Covington Internet of Things Update: BEREC Confirms European 5G Strategy Priority and Opens Public Consultation on the European Net Neutrality Rules
BEREC, the Body of European Regulators for Electronic Communications, recently held its 34th public debriefing in Brussels. It confirmed, among other developments, that it has made 5G a strategic European priority for the next 3 years, and has opened a public consultation on the European Net Neutrality Rules – which will run until April 25 2018.
BEREC’s focus on making 5G a strategic European priority forms part of an ambitious plan to help Europe become a leader in 5G deployment, enabling high-speed internet everywhere, and connected smart homes. This announcement was presented along with an externally commissioned 5G study which examines the implications of 5G deployment and future business models. The new 2018 BEREC Chair, Johannes Gungl (Managing Director of RTR Austria), described the goal as contributing to the removal of potential hurdles in order to enable the smooth roll-out of 5G in Europe. In coming to such a position, earlier this month BEREC also held a workshop on 5G and the internet of things in order to better understand current and future network security issues, in cooperation with the European Union Agency for Network and Information Security. One of the workshop’s objectives was to raise awareness about network security for European telcos, and examine potential risks where low cost IoT products may not include security by design. In its presentation, the group of European regulators showcased their newest video on the importance of Europe moving forward as one in this very important area, and for regulators to engage, collaborate and thereby empower European consumers in a future 5G Europe.
BEREC also introduced a new public consultation to evaluate the 2015 Net Neutrality Regulation and related 2016 BEREC Net Neutrality Guidelines. This consultation seeks practical input from stakeholders on their experience over the last two years, since the Net Neutrality Regulation came into force, and the more detailed Net Neutrality Guidelines which were introduced by BEREC some months later. This can include feedback on stakeholders’ overall general experience with the application of the rules, whether the Guidelines have helped national regulators behave in a consistent coherent and correct way, and how the rules may be improved or clarified. In doing so, stakeholders are invited to provide concrete examples of stakeholder experiences so far. Additionally, BEREC seeks views on the introduction of new technologies – particularly those in the context of 5G deployment, and their relationship with the European net neutrality rules, and is interested in how stakeholders envisage the European rules dealing with new network technologies such as ‘network slicing’ and ‘edge computing’.
The consultation also seeks input on the assessment of specific commercial practices such as zero-rating. Indeed, zero-rating has been the issue of much debate in Europe over the last eighteen months where some national regulators have adopted significantly different approaches to interpreting the Guidelines (the concept of zero-rating is not directly addressed in the Regulation itself) – with some ultimately attempting to over-rule major principles contained therein. It is therefore likely that the non-uniform approach to the practice of zero-rating adopted by regulators across Europe will be an issue given significant attention in responses, in addition to likely requests for clarifications and examples to be added to the existing guidance on this complex and evolving topic.

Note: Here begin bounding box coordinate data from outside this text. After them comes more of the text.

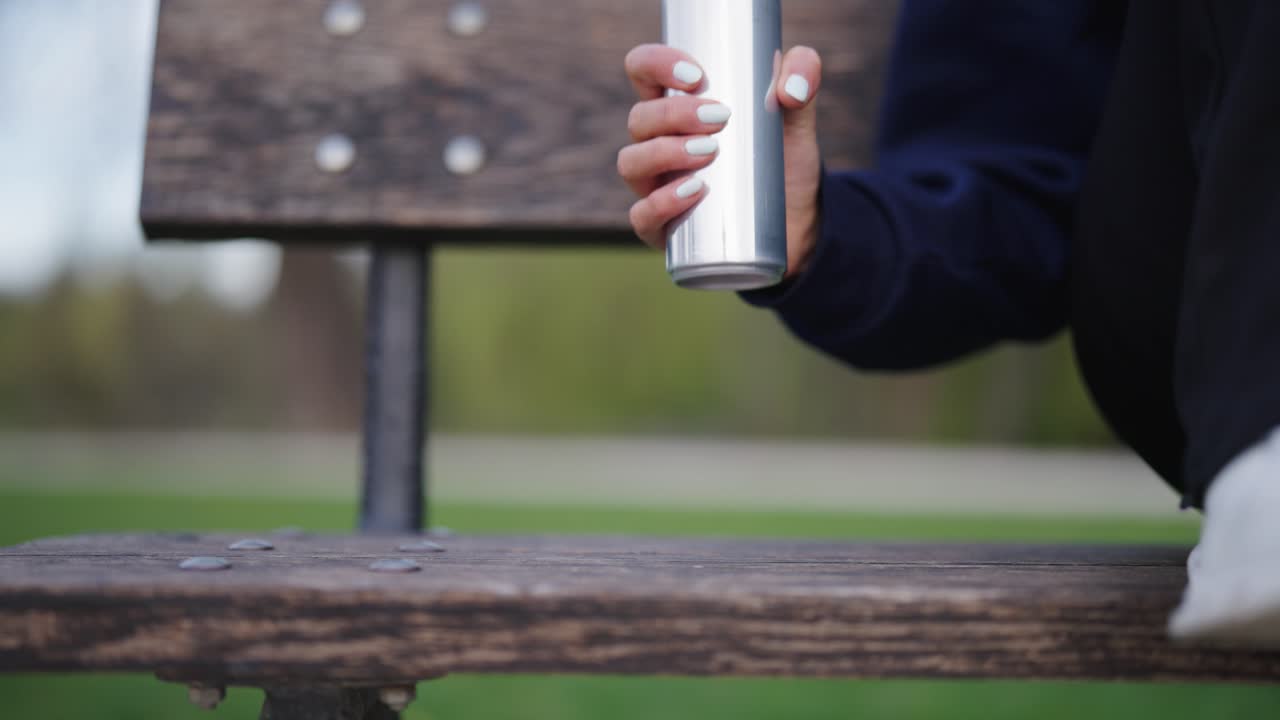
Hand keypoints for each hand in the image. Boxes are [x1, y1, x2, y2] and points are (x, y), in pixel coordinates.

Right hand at [619, 43, 822, 278]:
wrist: (794, 221)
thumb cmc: (781, 159)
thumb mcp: (797, 115)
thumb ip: (802, 77)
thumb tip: (790, 88)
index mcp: (676, 106)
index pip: (643, 71)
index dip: (656, 64)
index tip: (696, 75)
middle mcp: (656, 143)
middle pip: (639, 118)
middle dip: (674, 113)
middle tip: (720, 117)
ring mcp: (654, 186)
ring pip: (631, 162)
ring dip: (664, 152)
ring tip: (709, 152)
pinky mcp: (662, 226)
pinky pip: (641, 215)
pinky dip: (662, 202)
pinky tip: (694, 191)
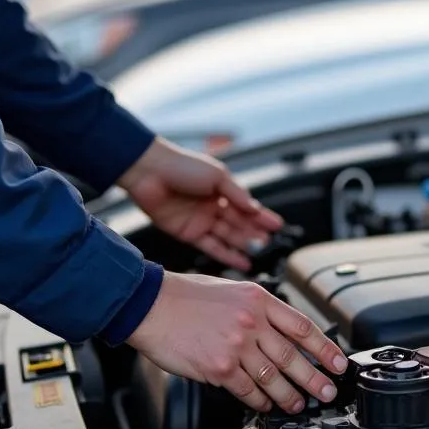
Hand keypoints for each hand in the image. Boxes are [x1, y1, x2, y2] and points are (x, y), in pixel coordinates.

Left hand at [119, 138, 282, 270]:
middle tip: (270, 243)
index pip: (246, 206)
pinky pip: (211, 247)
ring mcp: (200, 221)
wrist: (150, 171)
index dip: (262, 216)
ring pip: (227, 236)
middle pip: (238, 223)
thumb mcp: (217, 176)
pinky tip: (241, 262)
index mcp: (221, 189)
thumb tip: (255, 209)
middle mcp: (212, 206)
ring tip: (259, 254)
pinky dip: (227, 255)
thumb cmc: (183, 165)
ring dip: (243, 245)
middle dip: (254, 233)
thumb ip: (237, 194)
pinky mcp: (187, 233)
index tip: (277, 226)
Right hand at [127, 272, 347, 413]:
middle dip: (315, 379)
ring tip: (298, 404)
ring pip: (273, 378)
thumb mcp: (233, 290)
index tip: (338, 363)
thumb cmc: (187, 296)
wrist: (151, 304)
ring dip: (290, 396)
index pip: (302, 327)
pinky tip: (266, 405)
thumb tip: (282, 333)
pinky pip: (248, 390)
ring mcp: (236, 346)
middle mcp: (251, 322)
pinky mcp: (219, 368)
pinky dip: (260, 401)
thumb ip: (259, 310)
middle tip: (327, 393)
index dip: (325, 349)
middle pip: (293, 357)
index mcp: (259, 300)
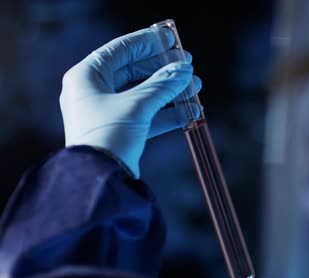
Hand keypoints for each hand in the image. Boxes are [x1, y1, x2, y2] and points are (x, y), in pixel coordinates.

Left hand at [59, 27, 200, 177]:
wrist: (99, 180)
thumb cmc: (108, 137)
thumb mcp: (138, 105)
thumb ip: (163, 85)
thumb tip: (184, 70)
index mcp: (87, 76)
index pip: (121, 49)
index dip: (148, 43)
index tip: (172, 40)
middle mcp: (93, 91)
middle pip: (134, 70)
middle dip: (164, 70)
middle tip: (188, 66)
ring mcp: (106, 112)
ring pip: (143, 94)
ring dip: (170, 91)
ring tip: (195, 87)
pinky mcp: (119, 131)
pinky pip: (146, 114)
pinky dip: (167, 112)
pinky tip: (190, 111)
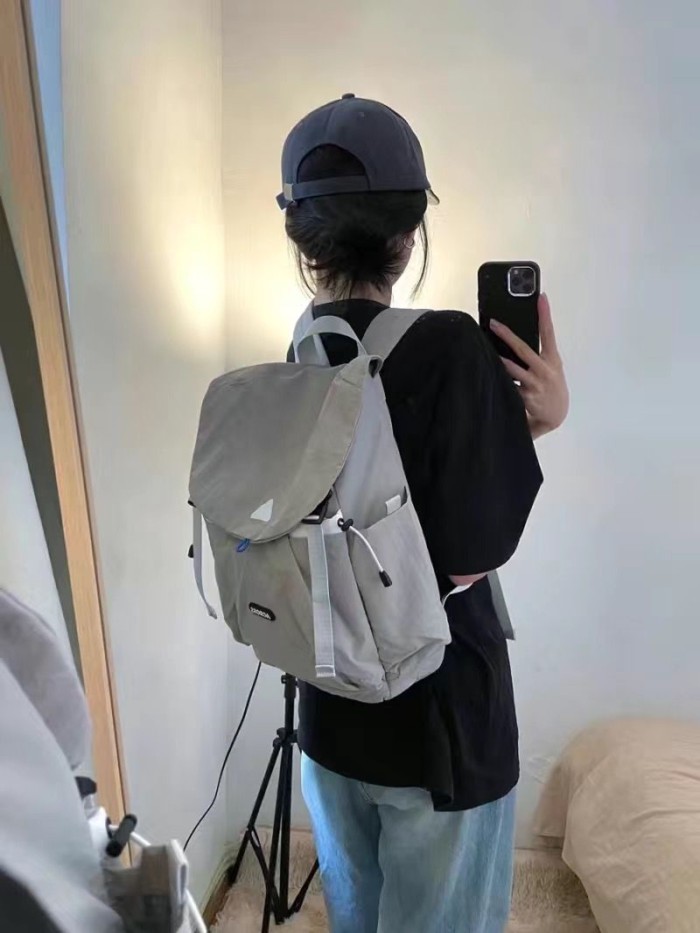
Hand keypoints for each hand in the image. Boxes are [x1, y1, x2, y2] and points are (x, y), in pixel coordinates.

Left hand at [490, 294, 568, 438]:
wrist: (556, 415)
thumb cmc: (550, 384)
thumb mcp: (551, 366)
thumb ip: (537, 353)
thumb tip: (514, 337)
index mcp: (552, 359)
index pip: (548, 332)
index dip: (545, 314)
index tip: (541, 297)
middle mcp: (544, 370)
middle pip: (523, 349)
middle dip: (507, 335)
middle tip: (493, 323)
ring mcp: (534, 384)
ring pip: (511, 369)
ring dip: (497, 361)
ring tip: (484, 350)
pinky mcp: (525, 398)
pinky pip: (508, 385)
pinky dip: (497, 379)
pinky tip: (488, 374)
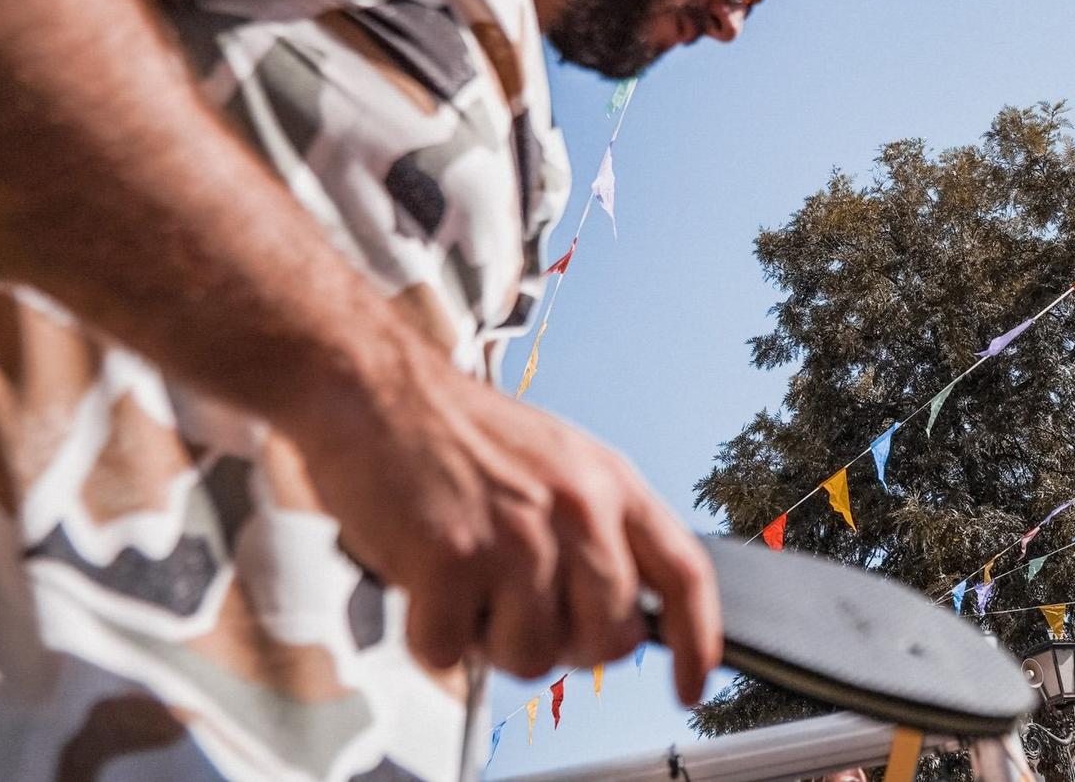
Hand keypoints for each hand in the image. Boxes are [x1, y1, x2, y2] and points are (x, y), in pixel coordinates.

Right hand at [288, 351, 720, 705]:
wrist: (377, 389)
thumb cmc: (460, 431)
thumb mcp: (560, 461)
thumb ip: (600, 530)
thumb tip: (623, 616)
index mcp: (610, 482)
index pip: (684, 574)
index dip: (697, 641)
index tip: (692, 685)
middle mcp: (576, 508)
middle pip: (609, 638)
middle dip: (567, 646)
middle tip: (522, 610)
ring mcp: (516, 536)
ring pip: (534, 658)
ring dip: (492, 640)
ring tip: (468, 579)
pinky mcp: (451, 560)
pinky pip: (452, 652)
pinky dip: (431, 635)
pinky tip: (424, 581)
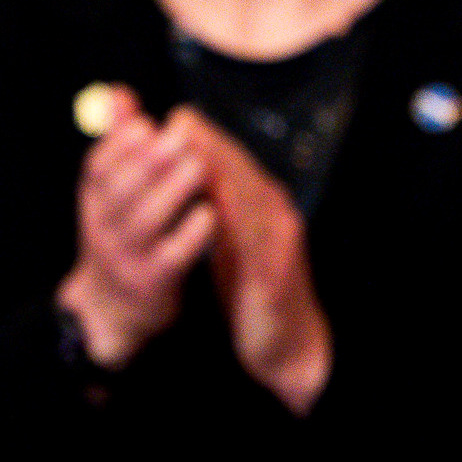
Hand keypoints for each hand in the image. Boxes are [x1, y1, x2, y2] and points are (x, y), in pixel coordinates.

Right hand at [56, 92, 215, 367]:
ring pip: (146, 221)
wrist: (116, 305)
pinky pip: (172, 255)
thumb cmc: (125, 232)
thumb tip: (117, 93)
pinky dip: (191, 232)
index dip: (117, 144)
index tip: (145, 122)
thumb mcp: (113, 190)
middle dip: (150, 160)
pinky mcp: (154, 283)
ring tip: (200, 164)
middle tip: (181, 135)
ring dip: (173, 190)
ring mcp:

Ultimately, this new net neutrality consultation presents an important opportunity for stakeholders across different industries to have their say on the future development of the European net neutrality rules – by both highlighting issues which have arisen so far, and identifying ways in which the rules may be clarified and improved, and deal with new technologies in the future. The electronic version of the consultation can be accessed here and remains open until April 25 2018. Submissions can be made in both in a confidential and a public version, and may be made on a corporate and-or personal basis. Ultimately, as well as being published on BEREC’s website, BEREC will use the feedback in its own report which will be submitted to the Commission in its own review of the Net Neutrality Regulation, tabled for the summer of 2019.